Angesichts der strukturellen Pattsituation wird seit 2023 eine sogenannte „Black Box”-Lösung geprüft. Das Prinzip: Die USA würden eine Anreicherungsanlage auf saudischem Boden bauen und betreiben. Nur amerikanische Einsatzkraft hätte Zugang zu der Anlage, wodurch das saudische Ziel einer nationalen Infrastruktur erfüllt und gleichzeitig die amerikanische Kontrolle über die Technologie aufrechterhalten würde.

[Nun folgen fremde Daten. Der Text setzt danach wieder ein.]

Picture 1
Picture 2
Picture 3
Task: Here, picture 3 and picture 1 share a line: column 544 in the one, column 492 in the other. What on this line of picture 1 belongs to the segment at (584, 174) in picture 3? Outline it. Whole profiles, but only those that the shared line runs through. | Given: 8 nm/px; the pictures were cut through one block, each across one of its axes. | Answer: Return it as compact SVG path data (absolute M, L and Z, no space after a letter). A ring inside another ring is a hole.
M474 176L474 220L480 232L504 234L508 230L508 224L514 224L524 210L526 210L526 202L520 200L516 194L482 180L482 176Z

Diese Lösung würde es Riad ermöglichen, in den USA hergestelltes angereichertes Uran zu vermarkten. Dieser Ansatz wird jedoch von Experten für Nichtverbreitung als gefährlicher Notbehelf angesehen, da er erhebliche Schwächen aufweist. Erstens erkennen die USA an, dass ein solches Abkommen einen Transfer von Resttechnologie mit sich bringen würde, der mit den klassischen Normen bricht, da saudische Einsatzkraft auch ohne direkten Zugang mit dem Verfahren in Berührung käme. Zweitens bietet die Präsenz der Anlage auf saudischem Territorium saudischen Ingenieuren unweigerlich die Möglichkeit, nach und nach Know-how zu erwerben, um langfristig einen erweiterten Zugang auszuhandeln oder eigene Anlagen zu bauen. Dieser Kompromiss löst jedoch nicht die Frage der Nichtverbreitung.
Das israelische Veto
Das Vorhaben, das Abkommen 123 zu lockern, stößt trotz der Unterstützung durch Donald Trump auf starken Widerstand im US-Kongress, auch in den Reihen der Republikaner. Die Gefahr, einen Präzedenzfall für die regionale Verbreitung zu schaffen, ist ein großes Problem.

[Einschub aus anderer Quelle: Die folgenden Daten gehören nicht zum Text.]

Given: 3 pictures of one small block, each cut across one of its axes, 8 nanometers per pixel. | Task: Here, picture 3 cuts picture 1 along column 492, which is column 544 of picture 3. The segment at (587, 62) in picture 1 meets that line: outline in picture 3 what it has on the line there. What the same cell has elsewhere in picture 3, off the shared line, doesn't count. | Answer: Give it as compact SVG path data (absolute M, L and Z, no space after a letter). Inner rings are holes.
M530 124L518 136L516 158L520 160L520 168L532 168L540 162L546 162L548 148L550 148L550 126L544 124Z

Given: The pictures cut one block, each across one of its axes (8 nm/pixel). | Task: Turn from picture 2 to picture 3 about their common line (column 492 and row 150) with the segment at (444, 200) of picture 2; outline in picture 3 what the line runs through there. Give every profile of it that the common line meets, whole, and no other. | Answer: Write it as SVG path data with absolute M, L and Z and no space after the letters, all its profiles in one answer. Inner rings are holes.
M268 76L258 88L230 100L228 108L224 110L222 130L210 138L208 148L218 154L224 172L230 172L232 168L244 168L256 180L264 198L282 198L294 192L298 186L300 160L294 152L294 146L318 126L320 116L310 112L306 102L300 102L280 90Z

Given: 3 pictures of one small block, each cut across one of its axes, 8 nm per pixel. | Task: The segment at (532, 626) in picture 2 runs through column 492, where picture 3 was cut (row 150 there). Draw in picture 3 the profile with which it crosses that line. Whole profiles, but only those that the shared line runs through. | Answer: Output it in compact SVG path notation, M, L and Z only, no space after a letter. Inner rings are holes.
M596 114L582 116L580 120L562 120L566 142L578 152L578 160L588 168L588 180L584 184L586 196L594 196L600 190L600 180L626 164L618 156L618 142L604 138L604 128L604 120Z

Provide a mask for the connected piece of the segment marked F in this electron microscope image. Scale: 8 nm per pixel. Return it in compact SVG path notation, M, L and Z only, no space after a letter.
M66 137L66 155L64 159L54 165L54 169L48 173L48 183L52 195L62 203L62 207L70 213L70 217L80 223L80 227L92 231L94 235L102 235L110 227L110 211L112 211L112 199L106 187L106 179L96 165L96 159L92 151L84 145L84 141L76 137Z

Darüber hinaus ist der Verkauf der F-35 an die Abraham-Abkommen und die Anerkennung Israels geknüpft, was ein Ziel von Donald Trump ist. Laut dem Medienunternehmen Axios möchte Israel, dass jeder Verkauf von F-35 durch die USA an Riad an die Bedingung geknüpft wird, dass die Urananreicherung aufgegeben wird. Diese von Israel auferlegte Bedingung erschwert die Verhandlungen zusätzlich. Donald Trump möchte diese Fragen lieber voneinander trennen, um das Abkommen zu „erleichtern”, aber die Spannung zwischen den Sicherheitszielen Israels und der strategischen Autonomie Riads bleibt ungelöst.

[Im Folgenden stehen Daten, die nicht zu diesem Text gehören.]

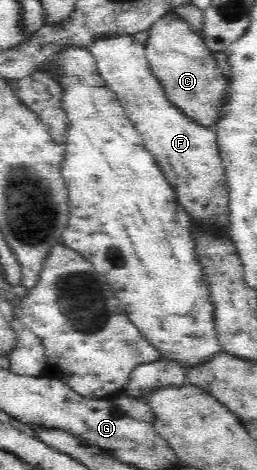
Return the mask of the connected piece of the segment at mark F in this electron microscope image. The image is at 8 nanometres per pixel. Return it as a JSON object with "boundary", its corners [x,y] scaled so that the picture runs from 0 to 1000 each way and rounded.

Das im November 2025 unterzeichnete Rahmenabkommen löst also nicht den zentralen Knackpunkt, sondern dient als Übergangsabkommen und diplomatische Fassade. Es ermöglicht der Trump-Regierung, einen „Sieg“ zu verkünden, und Riad, die Verhandlungen fortzusetzen, ohne sich endgültig zu verpflichten. Die Pattsituation ist strukturell bedingt: Einerseits kann Riad eine dauerhafte strategische Unterlegenheit gegenüber dem Iran nicht akzeptieren, andererseits kann Washington die Wiederaufbereitung von Plutonium nicht zulassen, ohne das System der nuklearen Nichtverbreitung zu schwächen. Die eigentlichen Streitpunkte – Urananreicherung, Plutoniumwiederaufbereitung und Kontrolle des Brennstoffkreislaufs – werden auf die Verhandlungen über das eigentliche 123-Abkommen verschoben, die sehr angespannt zu werden versprechen.